### Problem description
An exact reproduction of the lines below, from the first through the one with "50%; max-height: 75%;", is the whole answer; pictures have no place in it.

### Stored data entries
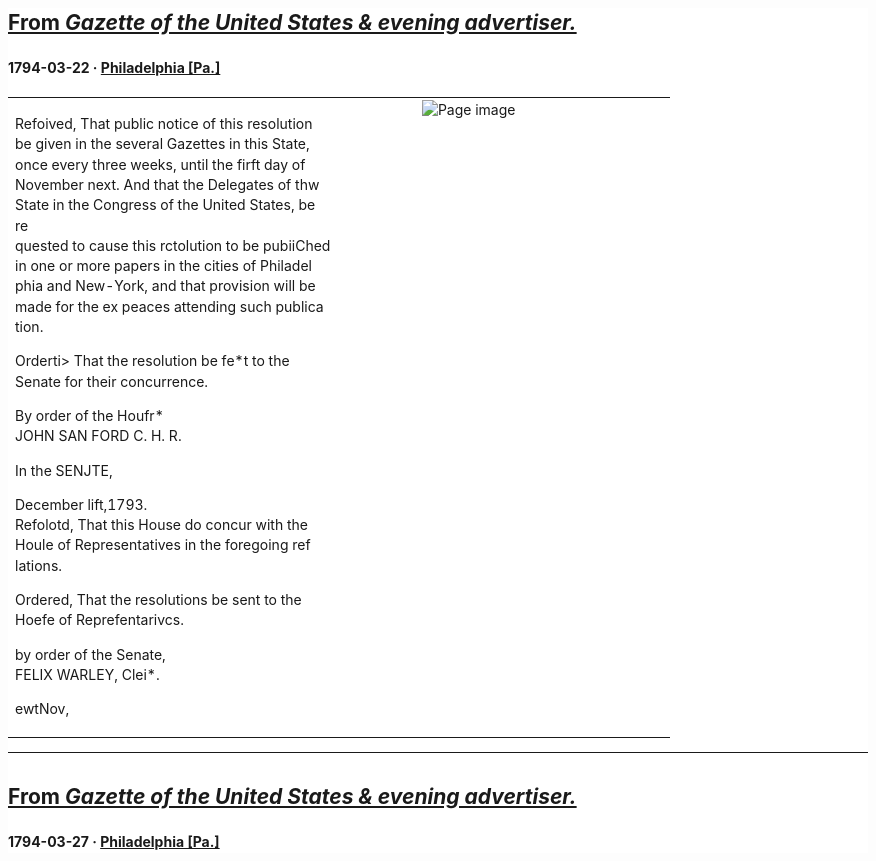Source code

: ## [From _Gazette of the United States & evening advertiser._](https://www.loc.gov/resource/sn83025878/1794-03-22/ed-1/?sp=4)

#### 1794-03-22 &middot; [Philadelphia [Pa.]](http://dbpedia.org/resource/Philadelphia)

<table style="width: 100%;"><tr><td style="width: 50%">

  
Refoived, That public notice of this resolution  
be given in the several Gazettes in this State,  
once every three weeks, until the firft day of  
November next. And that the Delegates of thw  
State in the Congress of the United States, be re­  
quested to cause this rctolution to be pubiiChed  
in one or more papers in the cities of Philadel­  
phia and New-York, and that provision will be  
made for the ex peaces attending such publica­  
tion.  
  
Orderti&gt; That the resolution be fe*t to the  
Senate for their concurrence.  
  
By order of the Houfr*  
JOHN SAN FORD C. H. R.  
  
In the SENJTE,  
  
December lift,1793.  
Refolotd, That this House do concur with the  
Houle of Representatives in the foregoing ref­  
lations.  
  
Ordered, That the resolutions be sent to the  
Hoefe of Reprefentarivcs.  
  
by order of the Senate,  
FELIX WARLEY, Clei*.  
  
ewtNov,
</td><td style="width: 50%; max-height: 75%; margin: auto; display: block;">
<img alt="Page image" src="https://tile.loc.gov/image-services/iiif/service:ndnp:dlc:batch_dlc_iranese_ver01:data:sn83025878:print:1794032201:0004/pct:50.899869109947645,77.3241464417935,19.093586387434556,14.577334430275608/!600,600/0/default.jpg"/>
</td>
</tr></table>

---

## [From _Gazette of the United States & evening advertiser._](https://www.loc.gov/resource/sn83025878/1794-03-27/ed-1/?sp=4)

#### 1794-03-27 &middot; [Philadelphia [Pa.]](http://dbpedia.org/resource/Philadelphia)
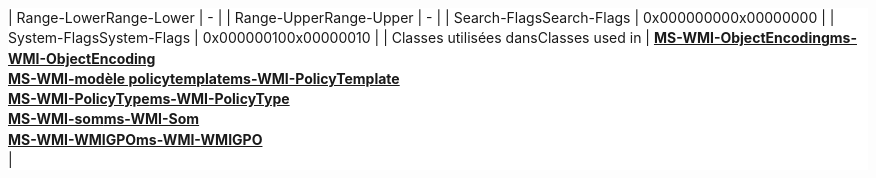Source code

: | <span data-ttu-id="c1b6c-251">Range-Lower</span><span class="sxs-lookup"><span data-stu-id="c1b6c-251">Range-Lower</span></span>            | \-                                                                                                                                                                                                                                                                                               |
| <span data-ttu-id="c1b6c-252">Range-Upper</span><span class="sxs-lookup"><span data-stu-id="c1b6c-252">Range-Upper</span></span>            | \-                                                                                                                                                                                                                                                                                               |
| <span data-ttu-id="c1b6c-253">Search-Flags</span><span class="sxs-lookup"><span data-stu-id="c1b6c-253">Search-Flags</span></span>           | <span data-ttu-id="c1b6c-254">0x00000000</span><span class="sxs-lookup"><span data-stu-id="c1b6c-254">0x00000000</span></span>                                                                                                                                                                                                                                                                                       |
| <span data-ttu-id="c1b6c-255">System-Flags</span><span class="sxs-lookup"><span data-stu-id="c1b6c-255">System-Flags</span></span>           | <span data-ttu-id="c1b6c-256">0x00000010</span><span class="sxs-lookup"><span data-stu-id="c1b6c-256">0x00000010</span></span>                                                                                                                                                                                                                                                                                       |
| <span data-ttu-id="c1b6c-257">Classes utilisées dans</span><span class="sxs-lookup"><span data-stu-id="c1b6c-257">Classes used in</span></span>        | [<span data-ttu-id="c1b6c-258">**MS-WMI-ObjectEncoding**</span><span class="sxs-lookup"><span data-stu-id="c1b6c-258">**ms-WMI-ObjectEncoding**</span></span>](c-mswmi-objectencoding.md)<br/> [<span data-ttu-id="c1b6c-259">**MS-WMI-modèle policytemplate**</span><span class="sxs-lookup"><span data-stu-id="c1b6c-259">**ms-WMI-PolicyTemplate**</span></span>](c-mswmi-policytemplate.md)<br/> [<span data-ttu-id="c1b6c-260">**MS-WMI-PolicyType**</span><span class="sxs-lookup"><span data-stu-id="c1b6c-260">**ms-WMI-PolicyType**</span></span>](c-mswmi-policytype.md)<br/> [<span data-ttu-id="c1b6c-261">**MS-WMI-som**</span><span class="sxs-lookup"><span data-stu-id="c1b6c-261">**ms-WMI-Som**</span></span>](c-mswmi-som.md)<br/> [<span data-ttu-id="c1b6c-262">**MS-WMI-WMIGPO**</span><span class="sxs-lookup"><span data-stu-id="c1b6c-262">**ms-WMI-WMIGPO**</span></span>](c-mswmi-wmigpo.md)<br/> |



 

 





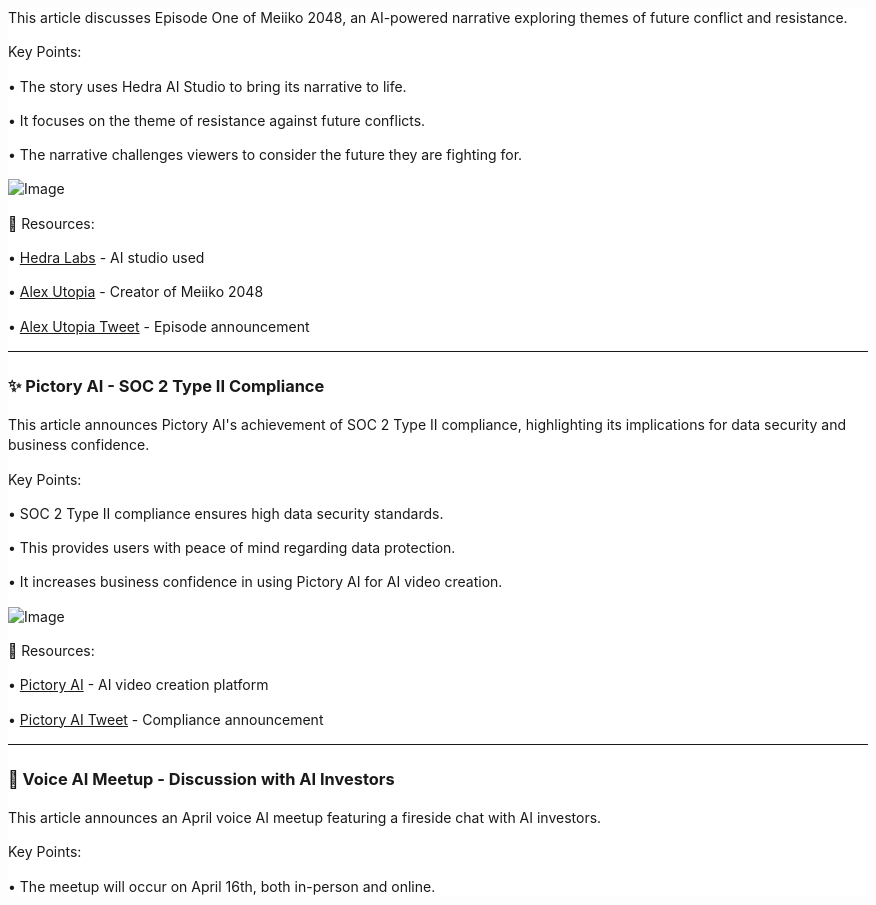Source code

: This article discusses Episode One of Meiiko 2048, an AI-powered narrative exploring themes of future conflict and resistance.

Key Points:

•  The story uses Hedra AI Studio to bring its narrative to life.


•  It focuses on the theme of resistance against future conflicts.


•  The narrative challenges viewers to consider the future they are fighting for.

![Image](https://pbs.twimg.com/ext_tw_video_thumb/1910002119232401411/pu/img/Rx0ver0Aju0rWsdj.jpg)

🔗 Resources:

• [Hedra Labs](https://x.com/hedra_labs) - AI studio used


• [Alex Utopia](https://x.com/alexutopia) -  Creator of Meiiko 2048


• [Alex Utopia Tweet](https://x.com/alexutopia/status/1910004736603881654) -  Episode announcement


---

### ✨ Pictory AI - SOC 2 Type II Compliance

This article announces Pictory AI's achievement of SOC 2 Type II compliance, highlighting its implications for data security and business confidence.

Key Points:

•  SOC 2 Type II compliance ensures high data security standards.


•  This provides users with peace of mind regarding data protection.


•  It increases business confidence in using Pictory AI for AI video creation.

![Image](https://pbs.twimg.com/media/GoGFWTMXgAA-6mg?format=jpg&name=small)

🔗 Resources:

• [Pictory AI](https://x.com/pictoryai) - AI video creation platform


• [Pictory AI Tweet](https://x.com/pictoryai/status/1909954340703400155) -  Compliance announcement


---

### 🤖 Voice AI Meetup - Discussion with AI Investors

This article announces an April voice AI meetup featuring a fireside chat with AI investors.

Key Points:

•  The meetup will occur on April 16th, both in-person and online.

### Task output
Source code

: ## [From _Gazette of the United States & evening advertiser._](https://www.loc.gov/resource/sn83025878/1794-03-22/ed-1/?sp=4)

#### 1794-03-22 &middot; [Philadelphia [Pa.]](http://dbpedia.org/resource/Philadelphia)

<table style="width: 100%;"><tr><td style="width: 50%">

  
Refoived, That public notice of this resolution  
be given in the several Gazettes in this State,  
once every three weeks, until the firft day of  
November next. And that the Delegates of thw  
State in the Congress of the United States, be re­  
quested to cause this rctolution to be pubiiChed  
in one or more papers in the cities of Philadel­  
phia and New-York, and that provision will be  
made for the ex peaces attending such publica­  
tion.  
  
Orderti&gt; That the resolution be fe*t to the  
Senate for their concurrence.  
  
By order of the Houfr*  
JOHN SAN FORD C. H. R.  
  
In the SENJTE,  
  
December lift,1793.  
Refolotd, That this House do concur with the  
Houle of Representatives in the foregoing ref­  
lations.  
  
Ordered, That the resolutions be sent to the  
Hoefe of Reprefentarivcs.  
  
by order of the Senate,  
FELIX WARLEY, Clei*.  
  
ewtNov,
</td><td style="width: 50%; max-height: 75%; margin: auto; display: block;">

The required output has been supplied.